Asymptotic Errors for High-Dimensional Convex Penalized Linear Regression beyond Gaussian Matrices
Alia Abbara, Florent Krzakala, Cedric Gerbelot
Subject areas: Statistical physics, Convex optimization, High-dimensional statistics, Regression, Supervised learning
Presented in: Session 1A, Session 1E
[Zoom link for poster in Session 1A], [Zoom link for poster in Session 1E]
Abstract:
We consider the problem of learning a coefficient vector $\bf x_0 \in \mathbb R^N$ from noisy linear observations $\mathbf{y} = \mathbf{F}{\mathbf{x}_{0}}+\mathbf{w} \in \mathbb R^M$ in high dimensional limit $M,N \to \infty$ with $\alpha \equiv M/N$ fixed.

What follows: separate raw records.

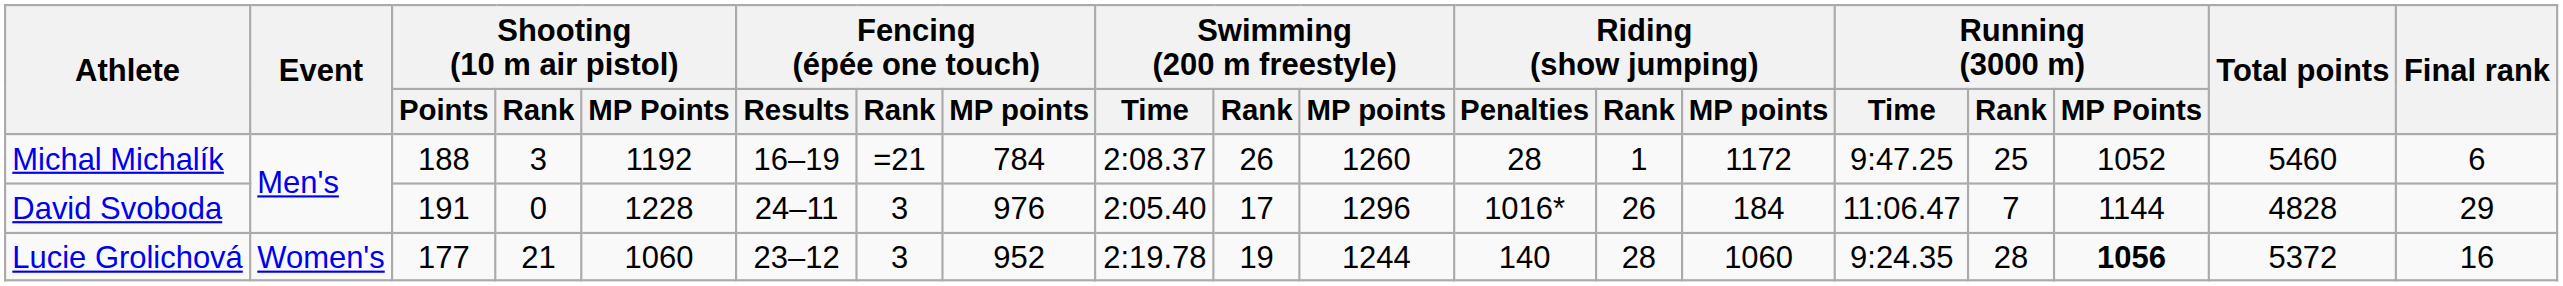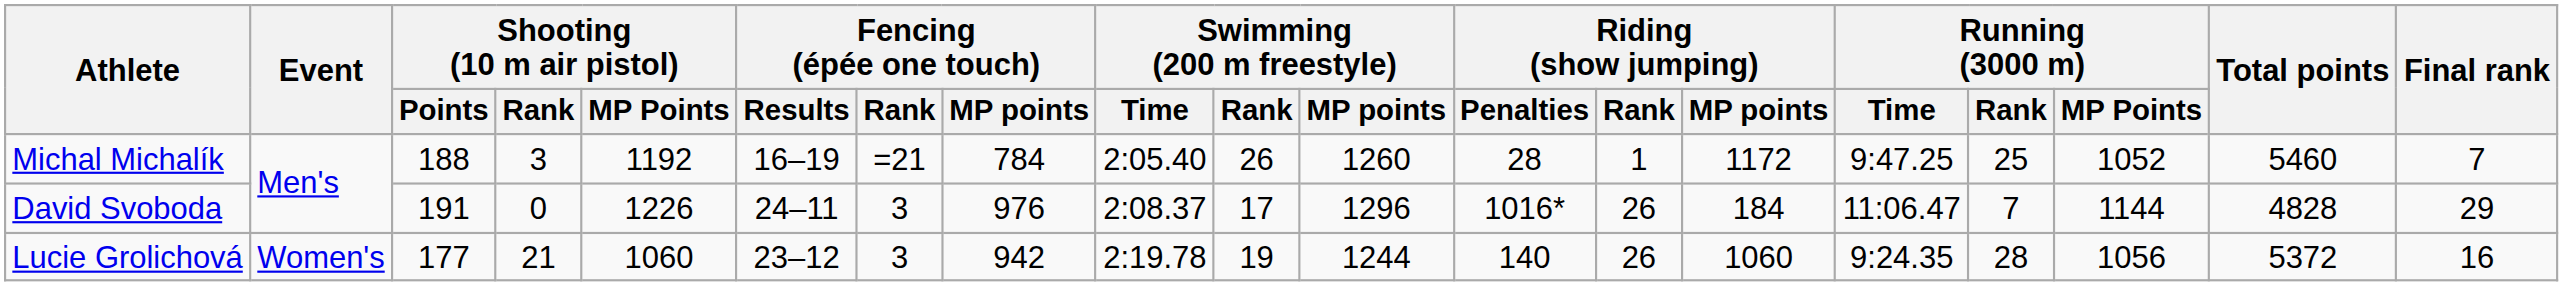Michal Michalík | Swimming (200 m freestyle) / Time: 2:08.37 -> 2:05.40
Michal Michalík | Final rank: 6 -> 7
David Svoboda | Shooting (10 m air pistol) / MP Points: 1228 -> 1226
David Svoboda | Swimming (200 m freestyle) / Time: 2:05.40 -> 2:08.37
Lucie Grolichová | Fencing (épée one touch) / MP points: 952 -> 942
Lucie Grolichová | Riding (show jumping) / Rank: 28 -> 26
Lucie Grolichová | Running (3000 m) / MP Points: bold -> normal
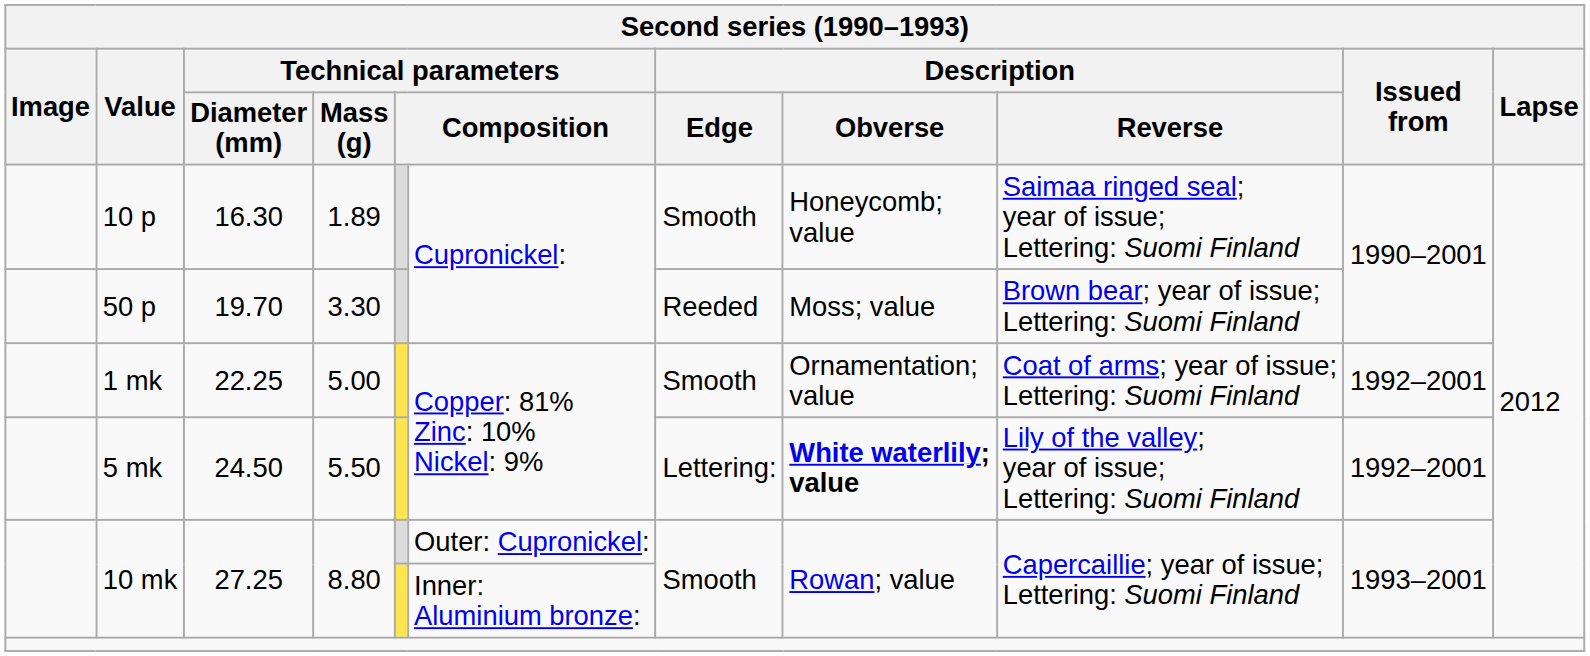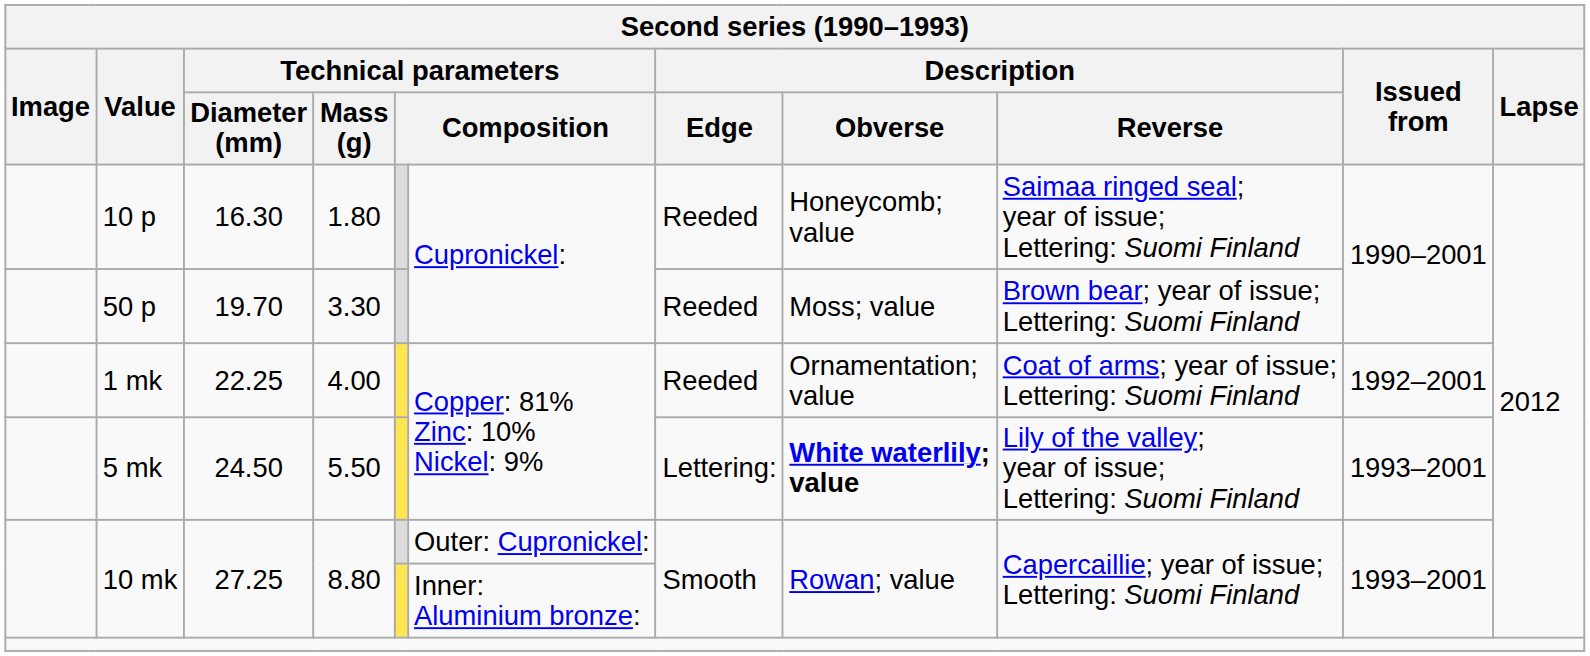10 p | Technical parameters / Mass (g): 1.89 -> 1.80
10 p | Description / Edge: Smooth -> Reeded
1 mk | Technical parameters / Mass (g): 5.00 -> 4.00
1 mk | Description / Edge: Smooth -> Reeded
5 mk | Issued from: 1992–2001 -> 1993–2001
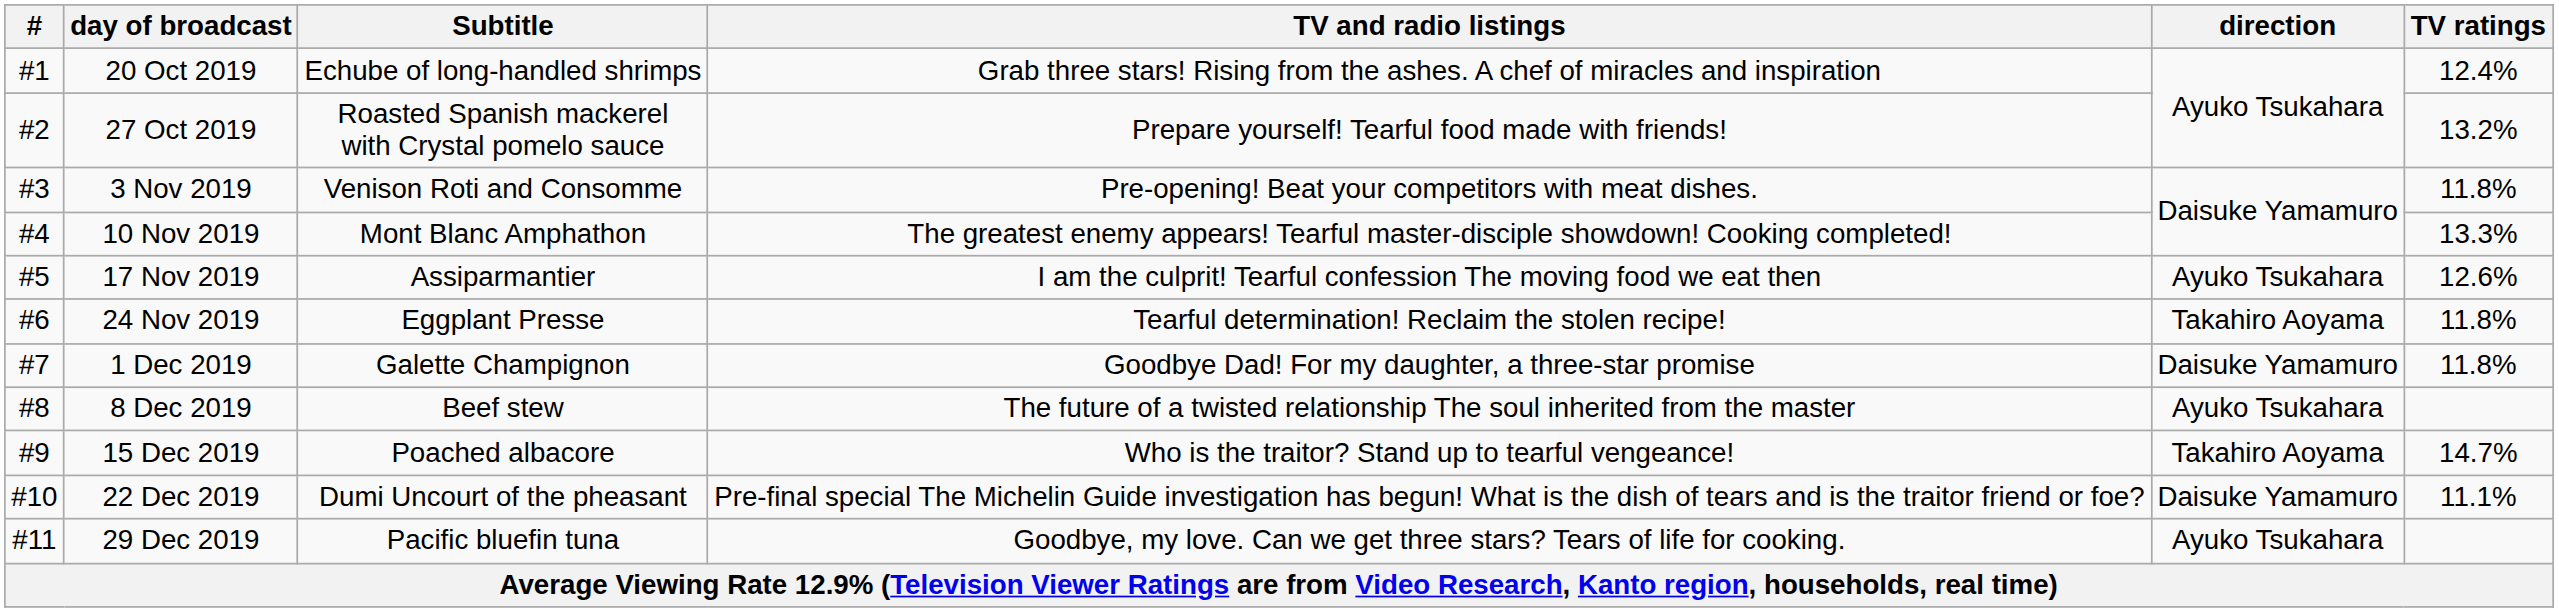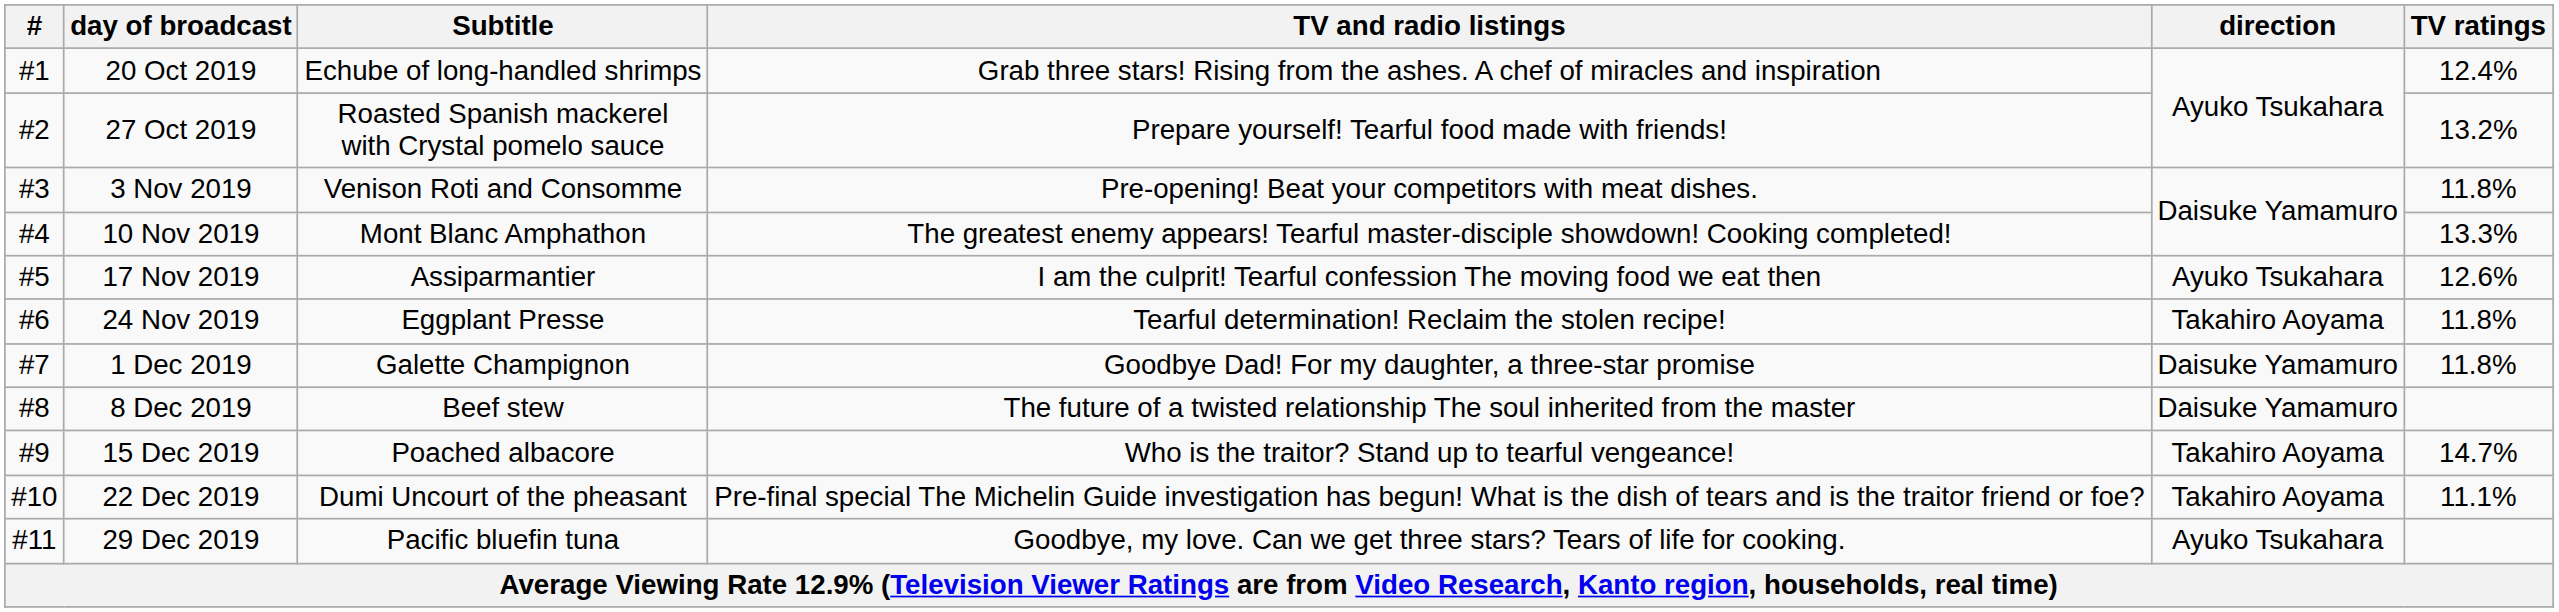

We provide a rigorous derivation of an explicit formula ---first conjectured using heuristics method from statistical physics--- for the asymptotic mean squared error obtained by penalized convex estimators such as the LASSO or the elastic net, for a sequence of very generic random matrix $\mathbf{F}$ corresponding to rotationally invariant data matrices of arbitrary spectrum. The proof is based on a convergence analysis of an oracle version of vector approximate message-passing (oracle-VAMP) and on the properties of its state evolution equations. Our method leverages on and highlights the link between vector approximate message-passing, Douglas-Rachford splitting and proximal descent algorithms, extending previous results obtained with i.i.d. matrices for a large class of problems. We illustrate our results on some concrete examples and show that even though they are asymptotic, our predictions agree remarkably well with numerics even for very moderate sizes.